The Human Growth And Development Citizen Advisory Committee is made up of 15 people, including representatives from Life Services of Spokane, Spokane Regional Health District, Planned Parenthood, Project SIX19 and Catholic Charities as well as private citizens.

The committee meets between four and six times per year and makes recommendations to Spokane Public Schools’ instructional program department.

Morrison said the committee viewed 14 different curricula, finally narrowing it down to the “Get Real” program, which fulfilled state requirements. When the committee meets next, likely in the fall, it will re-examine the “Get Real” program.

However, Repsold said the committee was only presented with three different curriculum options. He didn’t approve of any of them.

Repsold has several primary complaints with the “Get Real” curriculum. First, he said, it removes local control of sex education. Additionally, he said the curriculum states that gender is different from biological sex.

“That doesn’t reflect accurately what our community believes,” Repsold said.

He’s also concerned by what he calls a conflict of interest.

“The organization (Planned Parenthood) who makes this material stands to benefit when young people are sexually active and when they need abortions,” he said.

The curriculum was first developed by the Planned Parenthood League of Massachusetts and published by the behavioral health nonprofit Education, Training and Research.

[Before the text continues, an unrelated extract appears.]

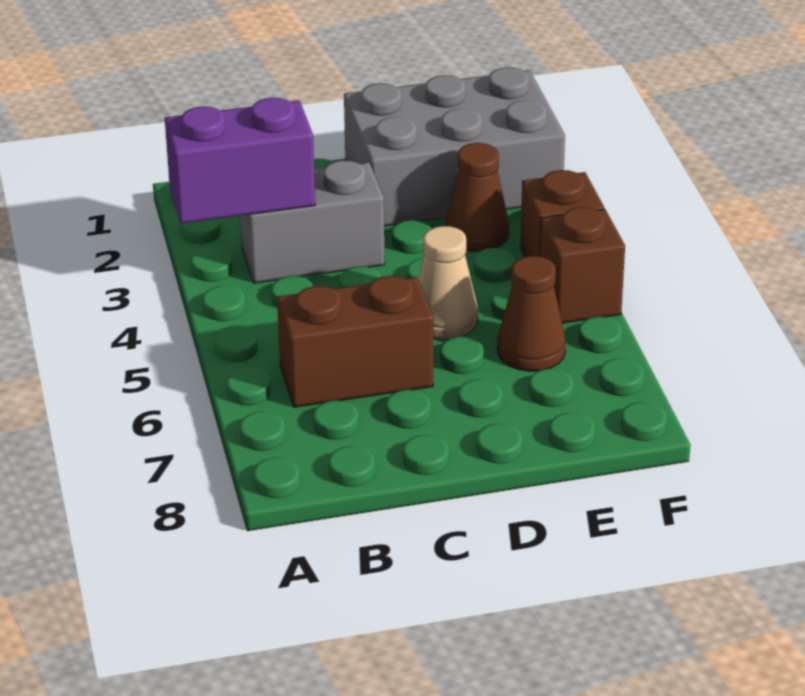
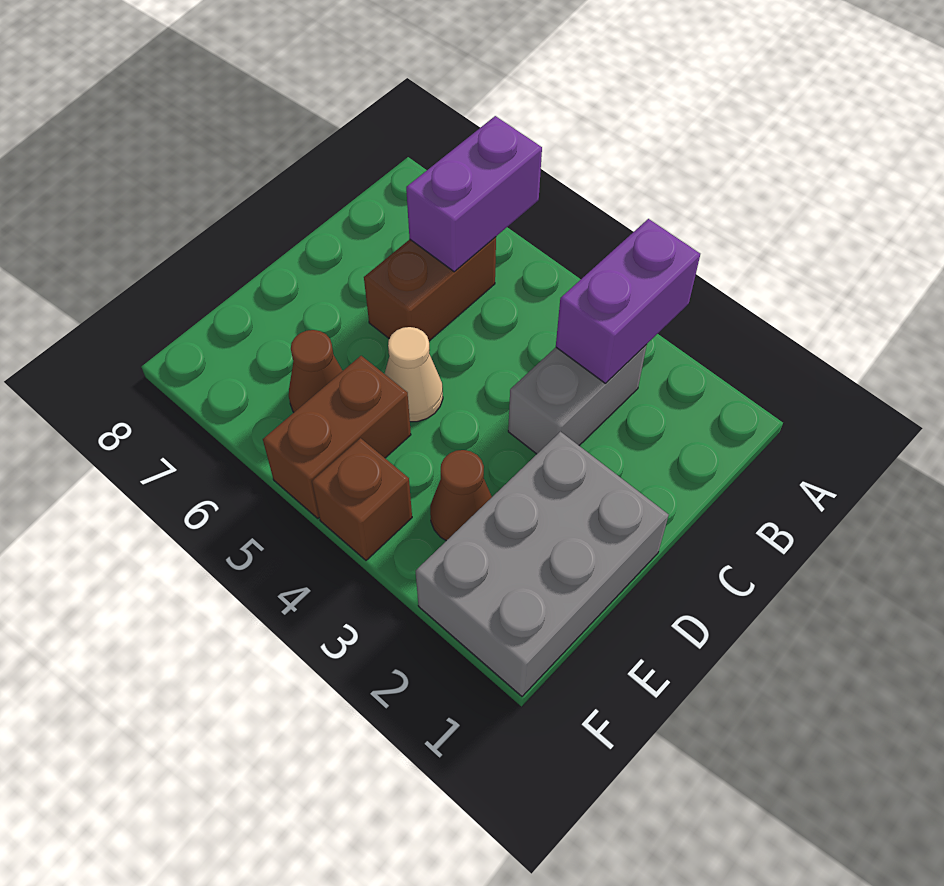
none -> purple brick A6:B6 level 2
brown brick F5 level 1 -> brown brick E5:F5 level 1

According to a 2014 study in 24 Boston-area schools where the curriculum was taught for three years, 16 percent fewer boys and 15 percent fewer girls had sex by the end of the eighth grade compared to boys and girls at schools without the curriculum. In all there were 2,453 students who participated in the evaluations.

However, one conservative group questioned the validity of the study, noting that the study doesn’t give detailed information about what sex education courses were being taught in place of the “Get Real” curriculum, and claimed there were issues in accurately tracking the students over the three years.

Although the curriculum won’t be voted on by the board Wednesday, community members can still address the board during the public comment portion of the meeting.

Cates said there is a bigger takeaway for county Republicans: the political importance of the school board.

“It woke some people up to the fact that, ‘Hey, these are big decisions,’ ” Cates said. “There are elections this year. I’m sure this will all play into that.”